You should make much more use of Iterators in PHP to divide the job even:
//Pages
$perPage = 10; // Avoid magic numbers
$files = new GlobIterator('docs/*.xml');
$filtered = new FileXmlDoctypeFilterIterator($files, $requestedType);
$count = iterator_count($filtered);
$pagination = new LimitPagination($_GET['page'], $count, $perPage);
foreach ($pagination->getLimitIterator($filtered) as $file)
{
$xml = simplexml_load_file($file);
...
}
So how does this work? First of all by using the pre-defined GlobIterator
which by it's name you might already see what it does. But instead of returning an array as glob()
does, it is an iterator.
This is done especially here to allow stacking with other iterators here. For example with the next one which is a concrete FilterIterator
so you need to move the code you currently have for the filter decision into this iterator. It's documented in the PHP manual how that works.
Then the count of all filtered files is obtained with the iterator_count()
function which then is used with the LimitPagination
object that completely encapsulates the pagination into an object of it's own. See my answer to XML pagination with PHP for more information about it.
It offers another iterator via $pagination->getLimitIterator($filtered)
so that it will offer those filtered files that are within the specified page ($_GET['page']
in the example above). It does also offer a list of pages so that you can output the links to other pages.
So what was done here:
- Your problem with filtering files has been encapsulated into a filter-iterator.

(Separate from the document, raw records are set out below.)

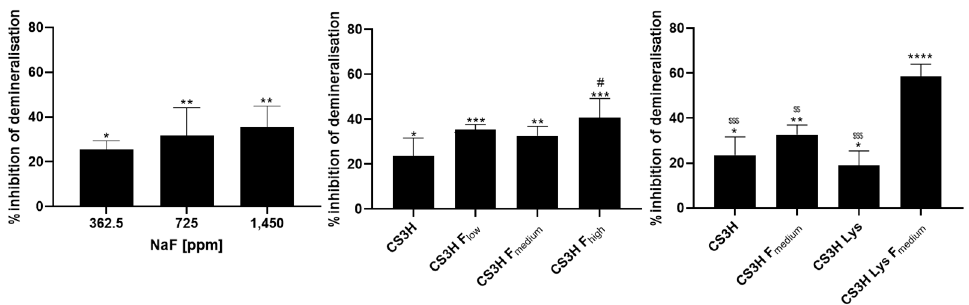
Figure 3. Inhibition of phosphate release by NaF, chitosan, and its derivatives. Data are reported as mean ± SD, n = 3. Data were analyzed by one-way ANOVA followed by Tukey’s multiple comparisons (* p < 0.05, ** p < 0.01, *** p < 0.001 and **** p < 0.0001 compared to deionized water; # p < 0.05, compared to CS3H; $$ p < 0.01, $$$ p < 0.001 compared to CSH3 Lys F medium ).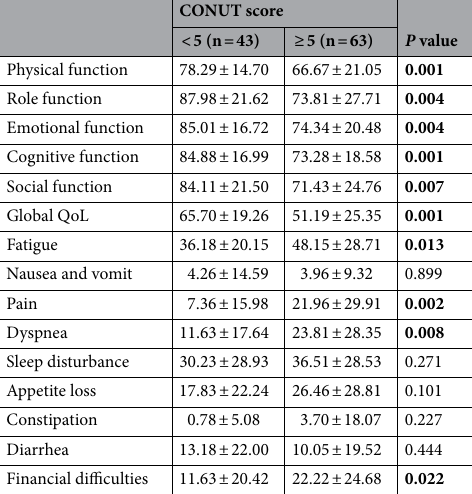
Table 10. Analysis of the relationship between CONUT and postoperative QoL.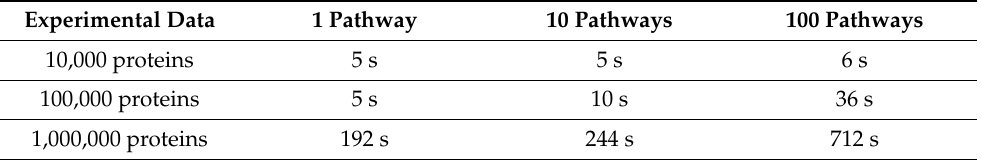
Table 1. Performance test for the ‘Pathway-Calculator’ (details in Section 2.2).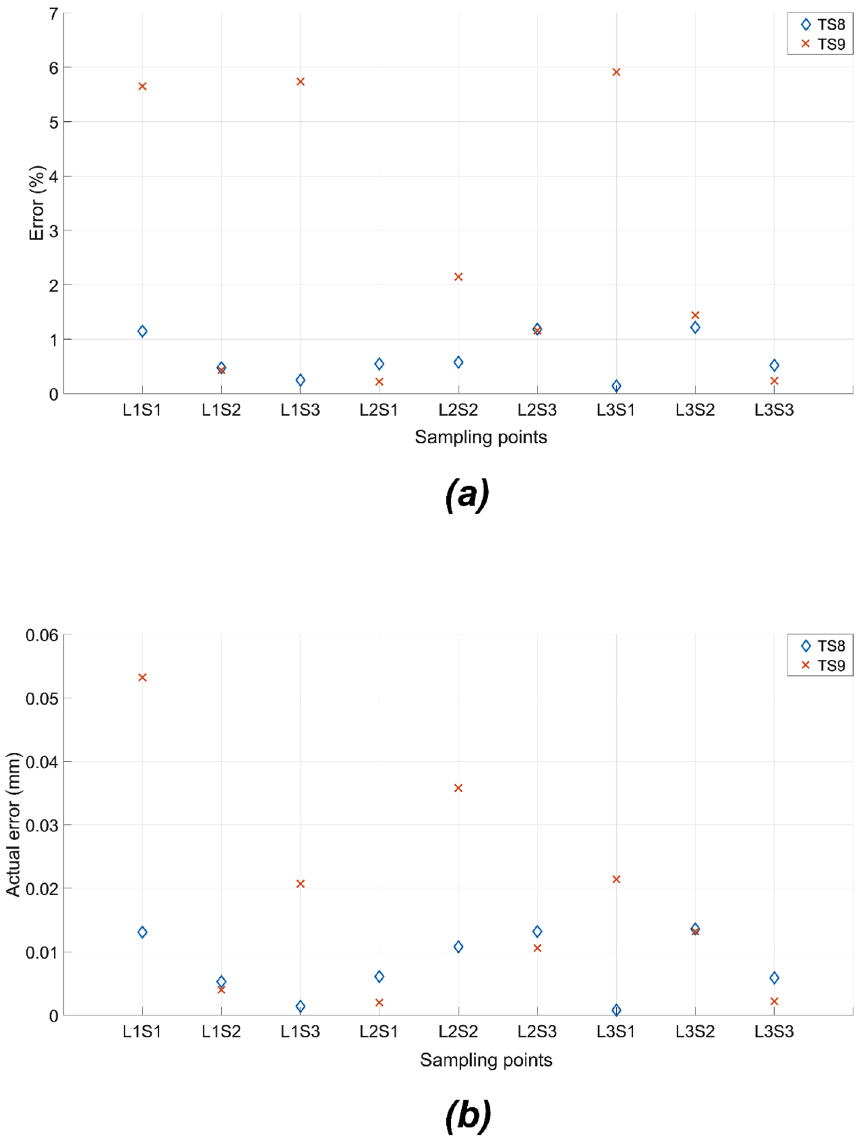
Figure 15. The mean of the difference between the deflection in nine sampling points and the corresponding target deflections for TS8 and TS9 in 20 voxel double void models is expressed as ( a ) percentage and ( b ) actual deflection difference. Each data point corresponds to the mean value of 5 independent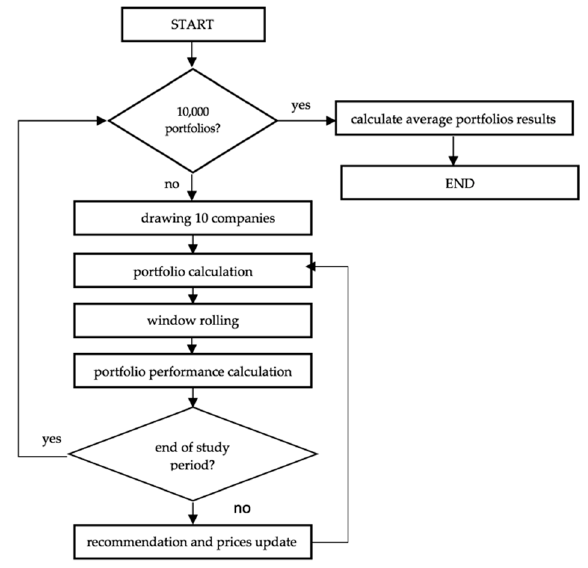
Figure 2. The procedure of empirical study.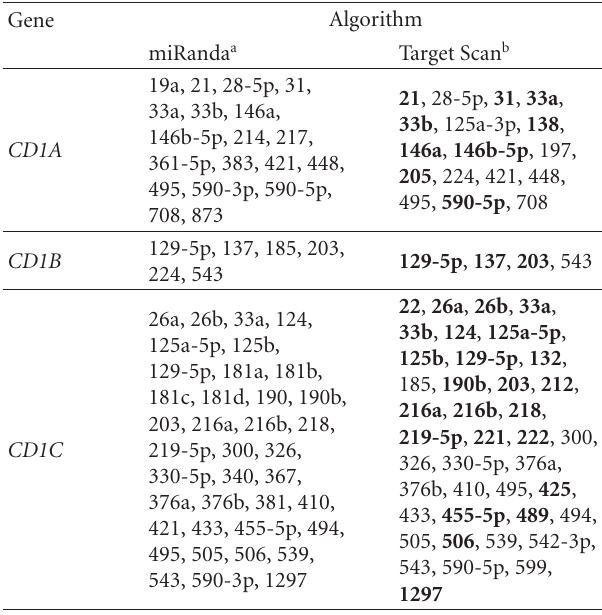
Table 1: miRNAs with putative binding sites in the 3 (cid:2) UTR of CD1A , CD1B, and CD1C genes.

- Your problem with pagination has been encapsulated into a pagination-object which provides an iterator as well.
- Your problem filtering the globbed files has been solved by turning the array into an iterator.
Technically you can solve all these as well with arrays, however the big benefit with iterators here is that those are much more flexible than arrays.
You can for example further improve this by creating an iterator that will create a special child of SimpleXMLElement
which also carries the algorithm to get the doctype and which knowns about the file-path. Giving this a distinct interface will help with the filter-iterator.
Also as pagination is involved it can make sense to cache the filter-iterator so that the count operation does not weight too hard.
The benfits of iterators here clearly is the code-reuse, e.g. the LimitPagination
object just works with any kind of pagination for which you provide the data to paginate in form of an iterator.
If you want to stick with arrays, you need to turn that one into an ArrayPagination
object and instead of the filter-iterator you can make use of array_filter()
with a callback function that filters your files. And if you use the arrays for prototyping, there is also ArrayIterator
so you can switch from arrays to iterator in between (and there is CallbackFilterIterator
which should also allow you to re-use your array filter function).